Floridians along the Panhandle hunkered down Wednesday in preparation for an assault by a powerful Category 4 hurricane. Hurricane Michael, which on Tuesday had been projected to make landfall as a Category 3, grew in strength overnight as it fed off the warm coastal waters of the Gulf of Mexico. It is expected to make landfall Wednesday afternoon.
Assuming it maintains this strength, Michael will be the first Category 4 hurricane to hit the Florida Panhandle since records began in 1851, according to the Washington Post.
“The time for evacuating along the coast has come and gone,” Florida Gov. Rick Scott tweeted Wednesday morning. “First responders will not be able to come out in the middle of the storm. If you chose to stay in an evacuation zone, you must SEEK REFUGE IMMEDIATELY.”
The storm’s winds increased to nearly 145 miles per hour, according to the National Hurricane Center, and forecasters have warned residents of dangerous flash floods and deadly storm surges—in some areas as high as 13 feet, which would inundate coastal homes and possibly even wash some away, according to the National Weather Service.
Roads will likely become impassable, from downed trees, flooding, and debris. Forecasters expect widespread power outages in the region, and tornadoes could crop up across the panhandle.
Unlike Hurricane Florence, the storm will not linger but instead move rapidly up the coastline, sweeping through Georgia and the Carolinas on Thursday.

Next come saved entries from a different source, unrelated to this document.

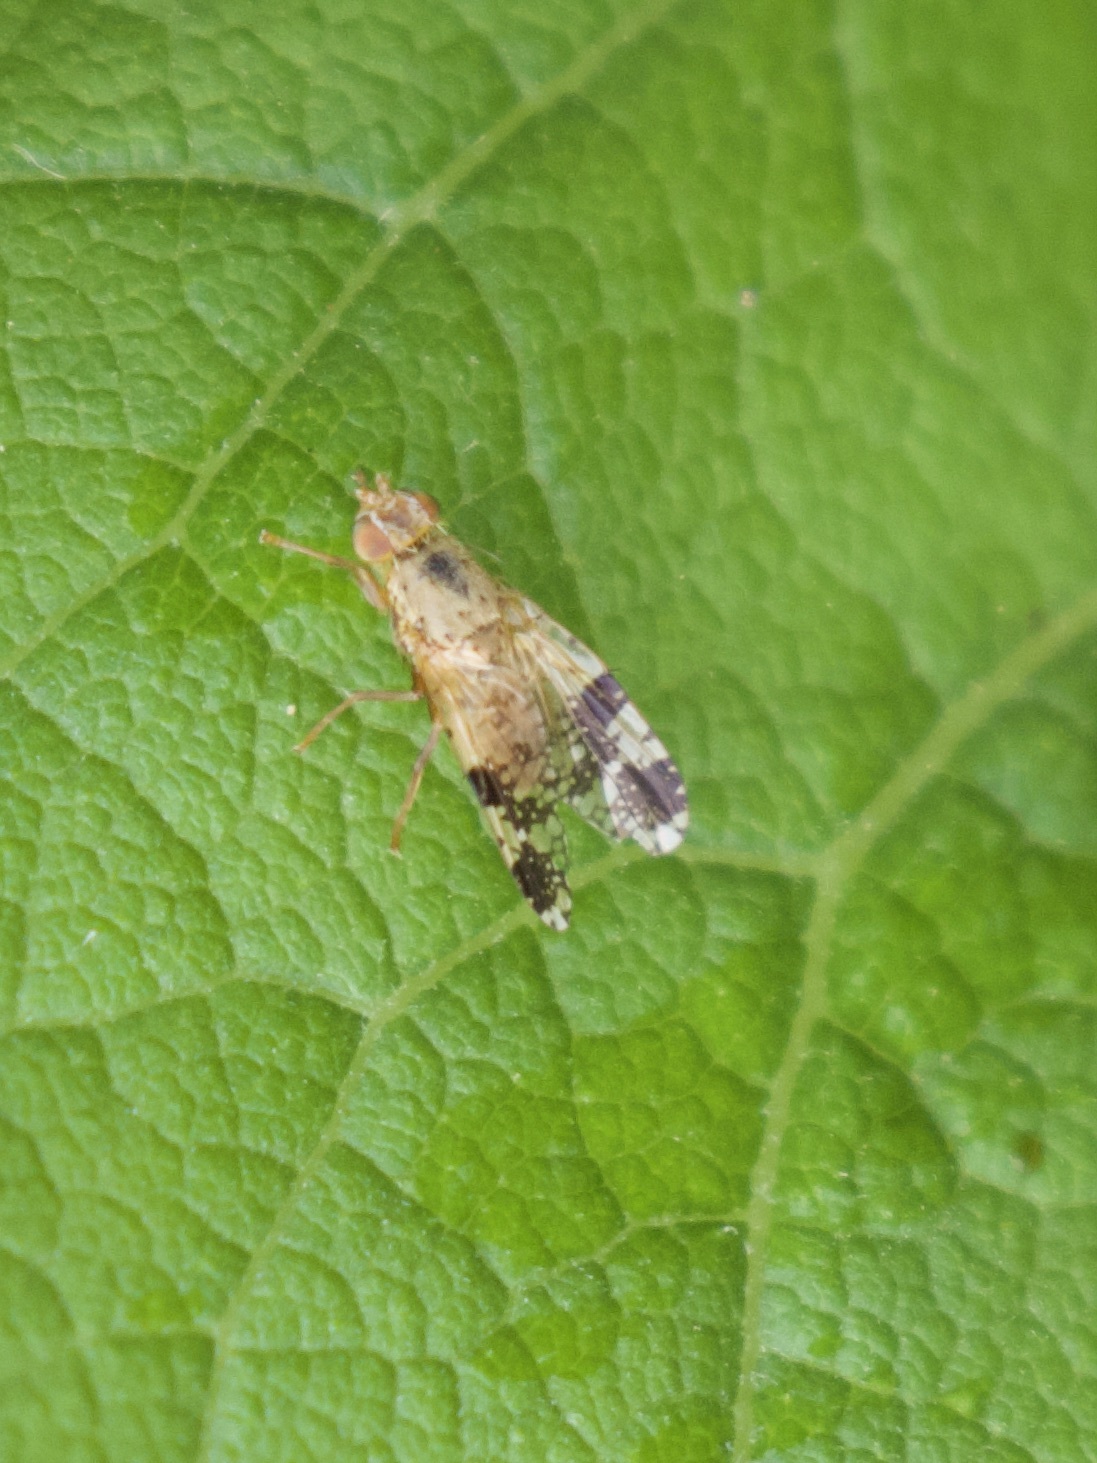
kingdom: Animalia
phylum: Arthropoda
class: Insecta
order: Diptera
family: Tephritidae
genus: Tephritis
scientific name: Tephritis bardanae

Florida, Georgia, and Alabama have all declared states of emergency, though only coastal areas in Florida have been ordered to evacuate. The weakened storm that moves off the coast looks to pose a particularly acute danger to the Carolinas, still waterlogged from Florence, as heavy rains and flash floods could ravage communities caught in the midst of rebuilding and recovery.
The storm could strengthen even more before it hits later in the afternoon.